The division has already led to the creation of one very early stage startup, Cold Steel Laser, to develop a new endoscopic laser scalpel created by head and neck surgeon Snehal Patel. “Our surgeons and radiologists often come up with ideas for better tools,” Yashodhara Dash, licensing manager for devices at Sloan-Kettering’s Office of Technology Development, told me. “We even have an engineering workshop that can make prototypes.”
That engineering workshop is particularly important, since medical device inventors can’t get anyone to invest in their great idea if they can’t actually hand it around. Arikha Moses, the founder of TYRX, a medical device firm in Monmouth Junction, NJ, and now entrepreneur in residence at The Vertical Group, based in Summit, NJ, listed all the hurdles facing anyone who wants to start a medical device company in New York. An entrepreneur needs to find design professionals, fabrication shops, a project manager to oversee the manufacture of the prototype, and of course, some angel investors. “The networks just aren’t in place here for all the initial resources need to get a startup off the ground,” she told the meeting.
It doesn’t help that there has been a distinct lack of interest in medical devices over the last few years on the part of investors, angel or otherwise. PricewaterhouseCoopers reported in October, in its quarterly MoneyTree Report, that not only has there been a steady decline overall in funding for seed/early stage companies, but medical device investing has been particularly weak.

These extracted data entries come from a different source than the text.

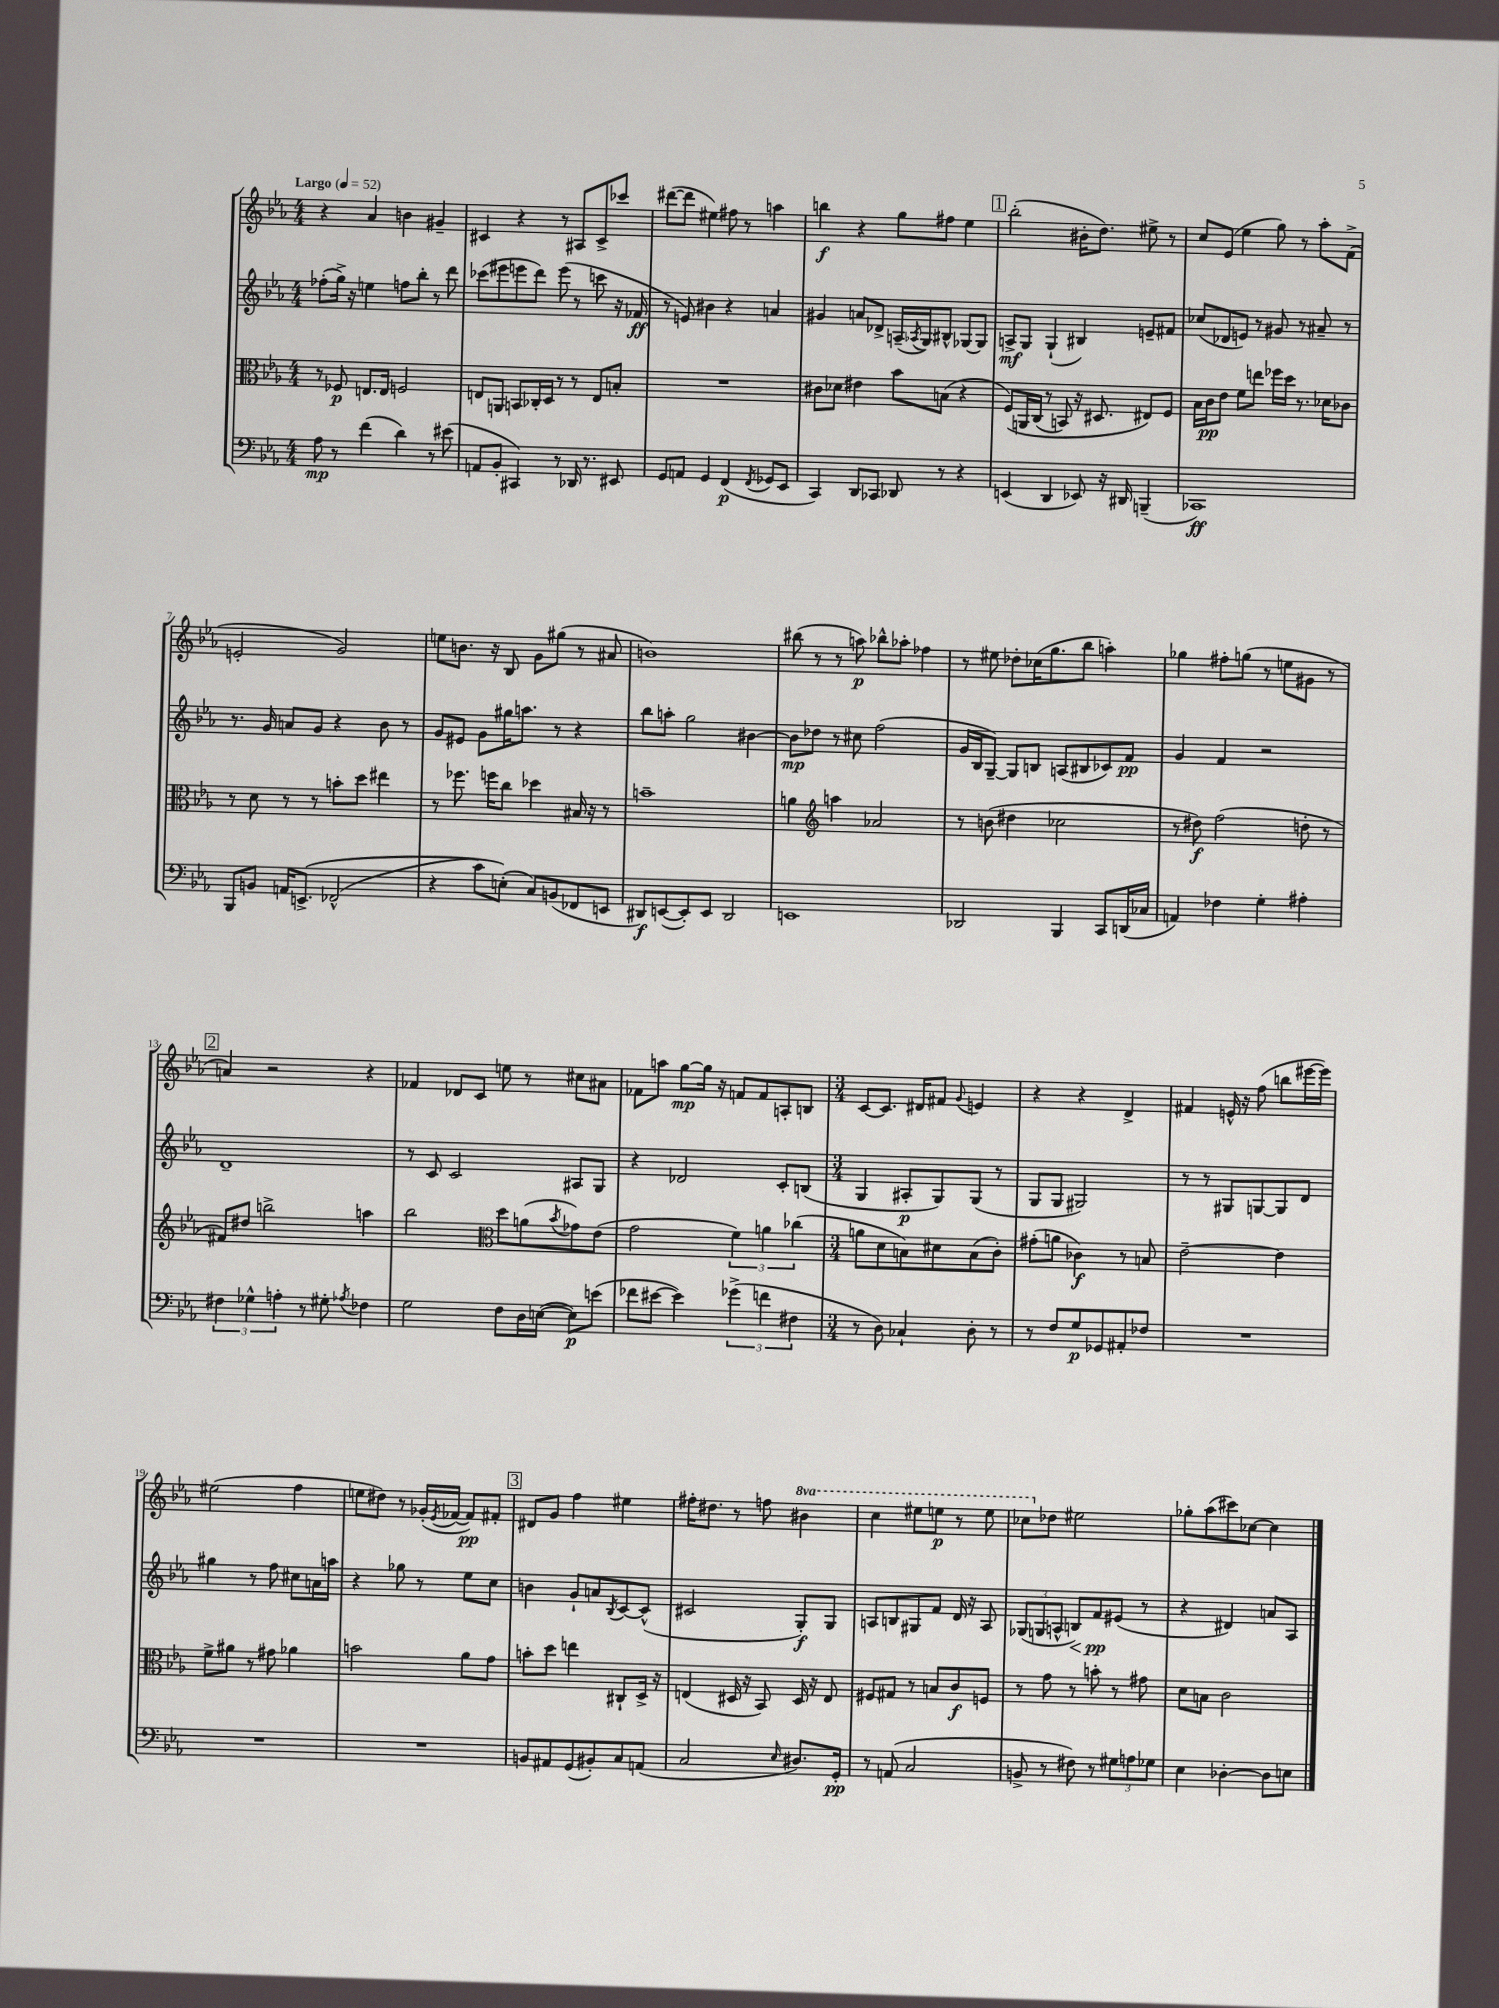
<<
\new StaffGroup <<
\new Staff = "s0" {
    \clef treble \key ees \major \numericTimeSignature \time 4/4 \set Staff.ottavationMarkups = #ottavation-simple-ordinals \tempo "Largo" 4 = 52
    r4 aes'4 b'4 gis'4-- |
    cis'4 r4 r8 ais8 cis'8-> ces'''8 |
    dis'''8~( dis'''8 eis''4) fis''8 r8 a''4 |
    b''4\f r4 g''8 fis''8 ees''4 |
    \mark \markup { \box "1" } bes''2-.( bis'16-. d''8.) eis''8-> r8 |
    c''8 ees'8( ees''4 g''8) r8 aes''8-. f'8->( |
    e'2-. g'2) |
    e''8 b'8. r16 bes8 g'8 gis''8( r8 ais'8 |
    b'1) |
    bis''8( r8 r8 a''8\p) bes''8-^ aes''8-. fes''4 |
    r8 eis''8 des''8-. ces''16( g''8. bes''8 a''4-.) |
    ges''4 fis''8-. g''8( r8 e''8 gis'8 r8 |
    \mark \markup { \box "2" } a'4) r2 r4 |
    fes'4 des'8 c'8 e''8 r8 cis''8 ais'8 |
    fes'8 a''8 g''8~\mp g''16 r16 f'8 f'8 a8-. b8 |
    \numericTimeSignature \time 3/4 c'8~ c'8. dis'16 fis'8 \appoggiatura { g'8 } e'4 |
    r4 r4 d'4-> |
    fis'4 e'16-^ r16 f''8( b''8 eis'''16~ eis'''16) |
    eis''2( f''4 |
    e''8 dis''8) r8 ges'16-.( \acciaccatura { ees'8 } fes'16~ fes'8\pp) fis'8-. |
    \mark \markup { \box "3" } dis'8 g'8 f''4 eis''4 |
    fis''16-. dis''8. r8 f''8 \ottava #1 bis''4 |
    c'''4 eis'''8 e'''8\p r8 e'''8 |
    ces'''8 \ottava #0 des''8 eis''2 |
    ges''8-. aes''8( cis'''8) ces''8~ ces''4 \bar "|." |
}
\new Staff = "s1" {
    \clef treble \key ees \major \numericTimeSignature \time 4/4
    fes''8-.( g''16->) r16 e''4 f''8 bes''8-. r8 d'''8 |
    ces'''8( eis'''8 e'''8 d'''8) e'''8( r8 c'''8 r16 fes'16\ff |
    r8 e'8) bis'4 r4 a'4 |
    gis'4 a'8 des'8-> a16--( \acciaccatura { aes8 } g16) bis8-^ ges8~ ges8 |
    \mark \markup { \box "1" } a8->\mf g8 g4-!( bis4) e'8-- fis'8 |
    ces''8( des'8 e'8) r8 gis'8 r8 ais'8-- r8 |
    r8. g'16 a'8 g'8 r4 bes'8 r8 |
    g'8 eis'8 g'8 gis''16 a''8. r8 r4 |
    bes''8 a''8-. g''2 bis'4~ |
    bis'8\mp des''8 r8 cis''8 f''2( |
    g'16 bes16 g8~--) g8 b8 a8( bis8 ces'8) f'8\pp |
    g'4 f'4 r2 |
    \mark \markup { \box "2" } d'1-- |
    r8 c'8 c'2 ais8 g8 |
    r4 des'2 c'8-. b8( |
    \numericTimeSignature \time 3/4 g4 ais8-.\p g8) g8( r8 |
    g8 g8 gis2) |
    r8 r8 gis8 g8~ g8 d'8 |
    gis''4 r8 f''8 cis''8 a'16 a''16 |
    r4 ges''8 r8 ees''8 c''8 |
    \mark \markup { \box "3" } b'4 g'8-! a'8 \acciaccatura { bes8 } c'8~ c'8-^( |
    cis'2 g8-.\f) g8 |
    a8 b8 gis8 f'8 d'16 r16 a8 |
    \tuplet 3/2 { ges8( g8 a8-^ } b8\<) f'8\pp\! eis'8( r8 |
    r4 dis'4) a'8 aes8 \bar "|." |
}
\new Staff = "s2" {
    \clef alto \key ees \major \numericTimeSignature \time 4/4
    r8 fes8\p e8. e16 f2 |
    e8 a,8 b,8 ces16-. d16 r8 r8 e8 b8-. |
    R1 |
    cis'8 des'8 eis'4 bes'8 b8( r4 |
    \mark \markup { \box "1" } f8)\( a,16 c16( r8 b,8) r16 dis8. eis8\) f8 |
    bes16 c'16\pp ees'8 f'8 e''8 fes''16 d''16 r8. des'16 ces'8 |
    r8 d'8 r8 r8 b'8-. d''8 eis''4 |
    r8 fes''8. f''16 c''8 des''4 bis16 r16 r8 |
    b'1-- |
    a'4 \clef treble a''4 aes'2 |
    r8 b'8( dis''4 ces''2 |
    r8 dis''8\f) f''2( d''8-. r8 |
    \mark \markup { \box "2" } fis'8) dis''8 b''2-> a''4 |
    bes''2 \clef alto d''8 a'8( \acciaccatura { bes'8 } ges'8) ees'8( |
    g'2 \tuplet 3/2 { f'4) a'4 ces''4( } |
    \numericTimeSignature \time 3/4 a'8 d'8 b8) dis'8 b8( c'8-.) |
    gis'8-.( a'8 ces'4\f) r8 b8 |
    ees'2~-- ees'4 |
    f'8-> ais'8 r8 gis'8 aes'4 |
    b'2 aes'8 g'8 |
    \mark \markup { \box "3" } b'8-. d''8 e''4 cis8-! d16-> r16 |
    e4( dis16 r16 bes,8) dis16 r16 e8 |
    fis8 gis8 r8 b8 c'8\f f8 |
    r8 g'8 r8 b'8-. r8 gis'8 |
    d'8 b8 c'2 \bar "|." |
}
\new Staff = "s3" {
    \clef bass \key ees \major \numericTimeSignature \time 4/4
    aes8\mp r8 f'4( d'4) r8 eis'8( |
    a,8 bes,8-. cis,4) r8 des,16 r8. eis,8 |
    g,8 a,8 g,4 f,4\p( \acciaccatura { f,8 } ges,8 ees,8 |
    c,4) d,8 ces,8 des,8 r8 r4 |
    \mark \markup { \box "1" } e,4( d,4 ees,8) r16 dis,16 b,,4--( |
    ces,1\ff) |
    bes,,8 b,8 a,16 e,8.->\( fes,2-^( |
    r4 c'8) e8-.(\) c8) b,8( fes,8 e,8 |
    dis,8\f) e,8~( e,8-.) e,8 dis,2 |
    e,1 |
    des,2 bes,,4 c,8 d,16( ces16 |
    a,4) fes4 g4-. ais4-. |
    \mark \markup { \box "2" } \tuplet 3/2 { fis4 ges4-^ a4-. } r8 gis8-. \acciaccatura { aes8 } fes4 |
    g2 f8 d16 e16~( e8\p) e'8( |
    fes'8 eis'8~ eis'4) \tuplet 3/2 { ges'4->( f'4 fis4 } |
    \numericTimeSignature \time 3/4 r8 d8) ces4-! d8-. r8 |
    r8 f8 g8\p ges,8 ais,8-. fes8 |
    R2. |
    R2. |
    R2. |
    \mark \markup { \box "3" } b,8 ais,8 g,8( bis,8-.) c8 a,8( |
    c2 \grace { ees16 } dis8.) g,16-.\pp |
    r8 a,8( c2 |
    b,8-> r8 fis8) r8 \tuplet 3/2 { gis8 a8 ges8 } |
    ees4 des4~-. des8 e8 \bar "|." |
}
>>
>>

A slowdown in the review times for medical device makers by the Food & Drug Administration, combined with a 2.3 percent excise tax on gross sales that medical device companies must pay, starting this January 1, under the Affordable Care Act, has led investors to shy away from the sector. According to the MoneyTree report, in the 2012 third quarter investment in the medical device sector declined for the third consecutive quarter, dropping 37 percent to $434 million—the lowest level since 2004.
As for the NY metro area, only 1.69 percent of those dollars–$7 million—was invested here. “Certainly the biggest challenge facing medical device startups today is access to capital,” said Jerry Korten, Columbia University’s entrepreneur-in-residence, who has started several medical device companies. He said it can be difficult to figure out how, or even if, insurers or other payers would be willing to pay for a new device. [Editors note: Jerry Korten wrote to provide more context for his remarks and emailed the following quote.] “To find investment, it is important to show how the end user can get reimbursement for using your product in today’s health care environment.”
“It’s tough to figure out who’s going to pay for it,” he told the meeting.
So how to make it better? The speakers at the meeting encouraged university and hospital tech transfer offices to take a much more activist role in nurturing the entrepreneurs in their midst, by providing many of the services Moses listed. Sloan Kettering’s Dash told me that the hospital is definitely stepping up its activities on this front, and sees medical devices as a very important focus for the hospital going forward.
The medical technology community is also expecting that Cornell University’s new technology campus that it is building on Roosevelt Island, between Manhattan and Queens, will provide many of the skills and resources, and the critical mass needed to get a medical device industry off the ground. “I certainly hope so,” said Korten. “Because every time I get a job offer outside of New York my wife says no.”